O parlamentar também fez questão de registrar que sua saída não ocorreria de forma silenciosa, reforçando o simbolismo do momento:
“Era um momento de que nós não falássemos nada hoje e eu atendi esse pedido, mas jamais poderia sair à francesa aqui dessa Casa, como se diz. Segunda-feira não está, cadê o Nelson Justus? Não está aqui, está lá em Guaratuba. Não, eu teria sim que agradecer, agradecer a vocês, agradecer a todos os governadores com que eu tive a honra de trabalhar.”

Na sequência, relembrou a convivência com diferentes gestões estaduais, citando nomes como José Richa, Jaime Lerner, Roberto Requião, Beto Richa e o atual governador Ratinho Júnior:
“Desde o José Richa, ao Alberto Requião, ao Jaime Lerner, ao Orlando Pessuti, ao João Elísio, ao Beto Richa e a esse extraordinário Ratinho, que não só foi um grande companheiro, é um grande companheiro, mas fez a ponte na minha cidade. Esse é o maior prêmio que esse humilde deputado poderia receber.”
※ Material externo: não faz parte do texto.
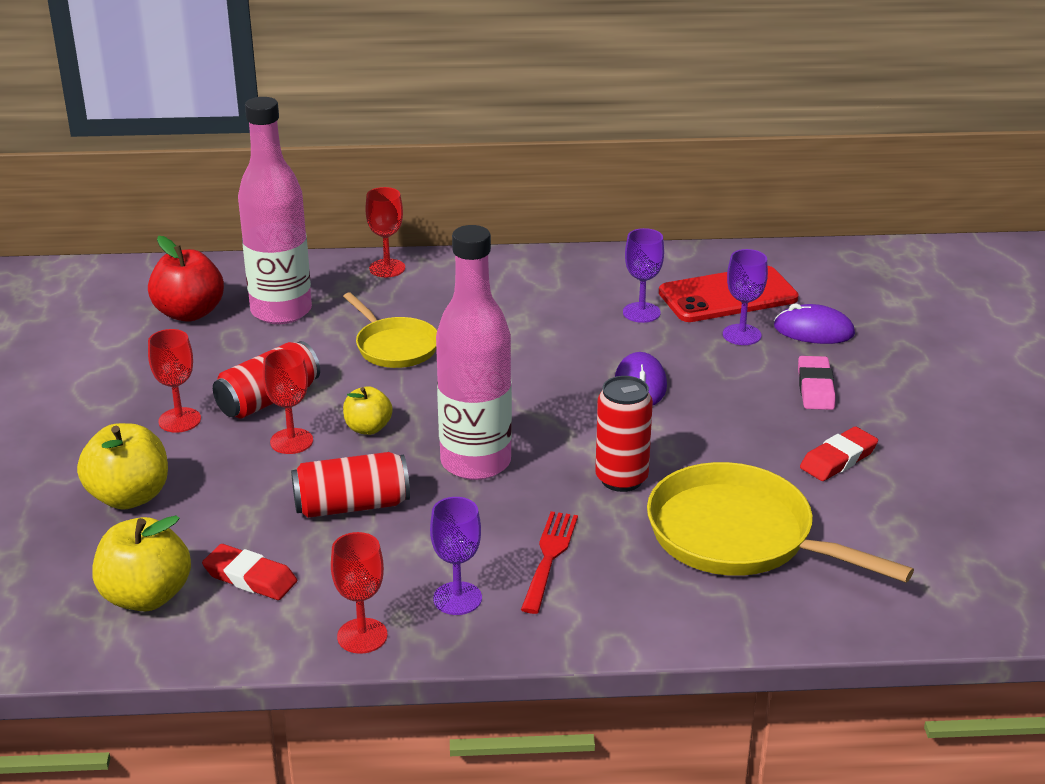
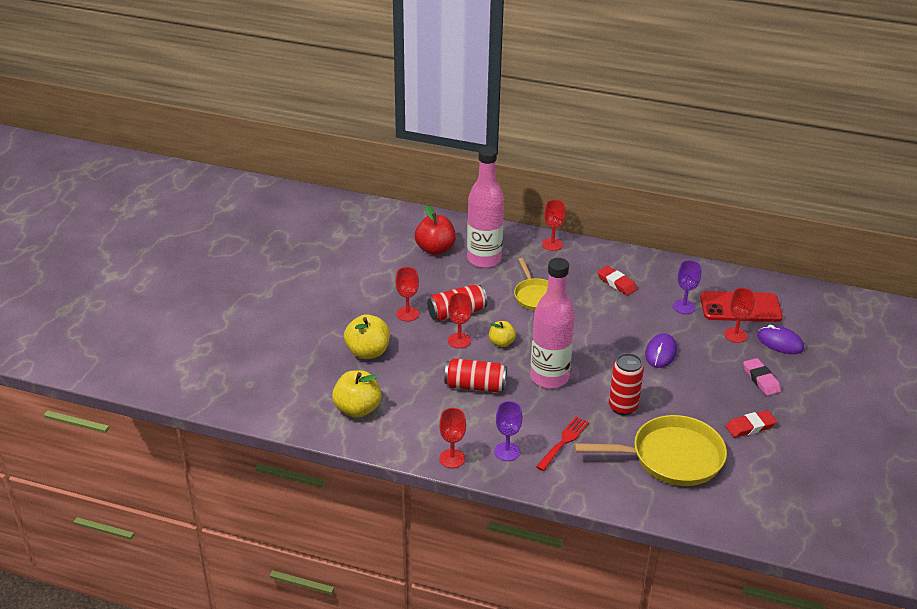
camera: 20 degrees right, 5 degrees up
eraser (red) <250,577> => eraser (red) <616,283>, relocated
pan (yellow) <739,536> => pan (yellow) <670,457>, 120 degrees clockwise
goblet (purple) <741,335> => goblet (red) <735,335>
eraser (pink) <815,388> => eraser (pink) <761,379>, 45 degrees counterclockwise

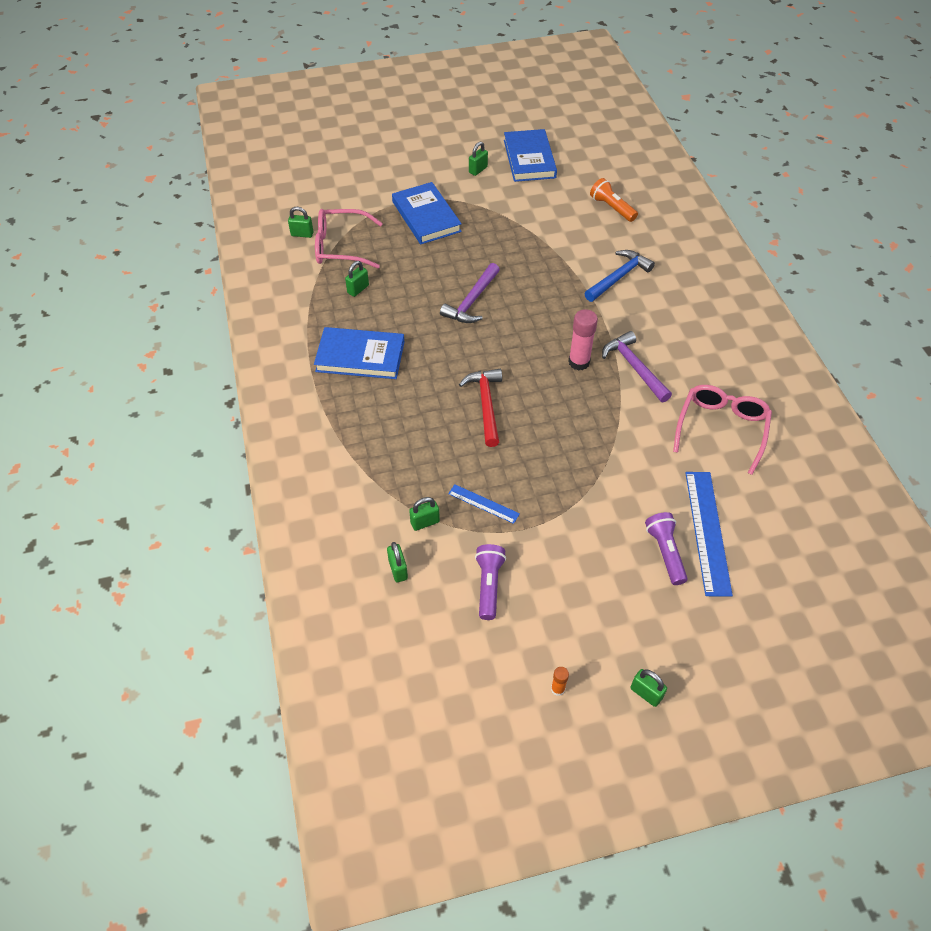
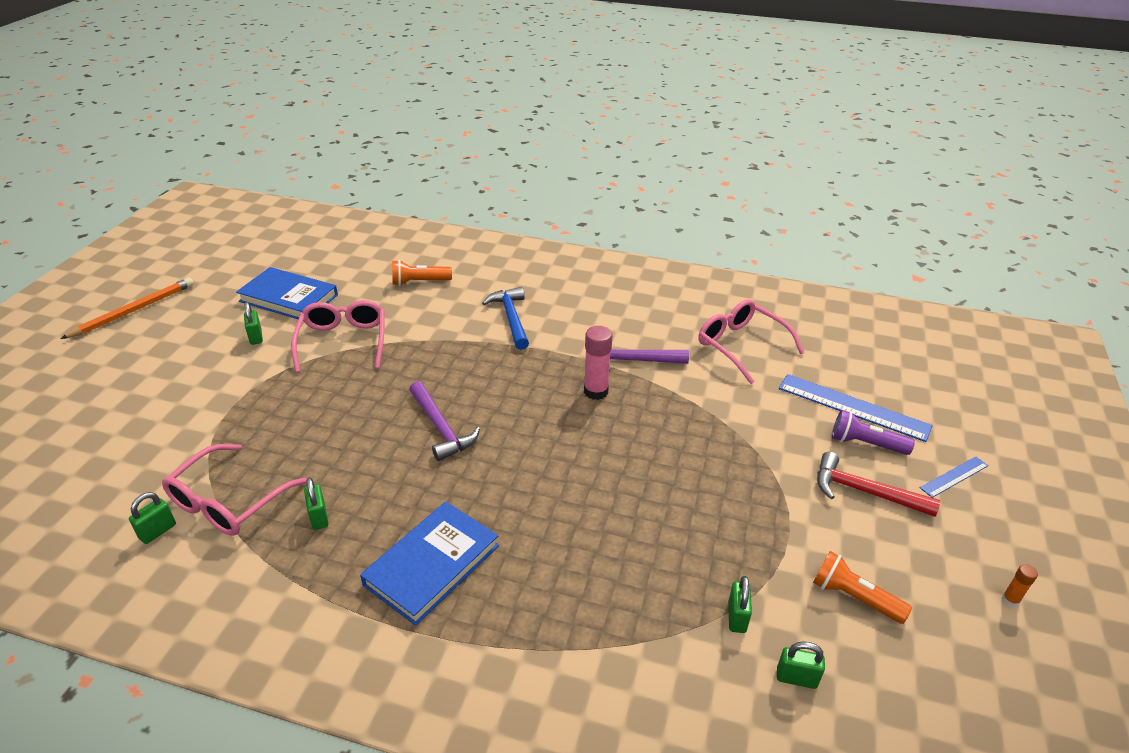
camera: 60 degrees left, 15 degrees down
book (blue) <426,216> => nothing
ruler (blue) <483,503> => ruler (blue) <954,476>, relocated
hammer (red) <486,405> => hammer (red) <865,492>, relocated
flashlight (purple) <489,585> => flashlight (orange) <853,597>
padlock (green) <646,693> => nothing
nothing => pencil (orange) <133,310>
nothing => glasses (pink) <343,342>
O discurso avançou para um balanço direto da própria carreira, destacando os cargos ocupados e a longevidade política:
“A experiência de nove mandatos, quatro vezes secretário, três vezes presidente da Assembleia e por 16 dias governador do Estado, graças à benevolência do meu amigo Orlando Pessuti. Então, posso dizer que, ao fazer uma análise essa noite, eu digo: puxa vida, Nelson, Deus tem sido bom demais com você.”

Mesmo ao encerrar, o tom foi mais de continuidade do que de ruptura, com referências à convivência política fora do plenário:
“Quero dizer a vocês que deixo a Assembleia, mas as portas da minha casa, para quem é da turma do aperitivo de terça-feira e aqueles acostumados à minha churrasqueira lá em Guaratuba, continuam abertas. Muito obrigado a todos. Por mais que eu procure palavras bonitas para encerrar um discurso, eu não encontro nesse momento outras que não sejam: muito obrigado. Segue o baile e um abraço permanente a todos.”

Após a fala, o presidente da sessão suspendeu os trabalhos por cinco minutos para que os deputados cumprimentassem o colega. Mas antes disso, fez o registro institucional da despedida:
“Eu quero aqui publicamente agradecê-lo pelos bons serviços prestados ao Estado do Paraná. Nove mandatos consecutivos, ex-presidente dessa Casa, um deputado municipalista e um deputado que tem história na Assembleia Legislativa. Então, em nome da população do Paraná, agradecer muito ao deputado Nelson Justus.”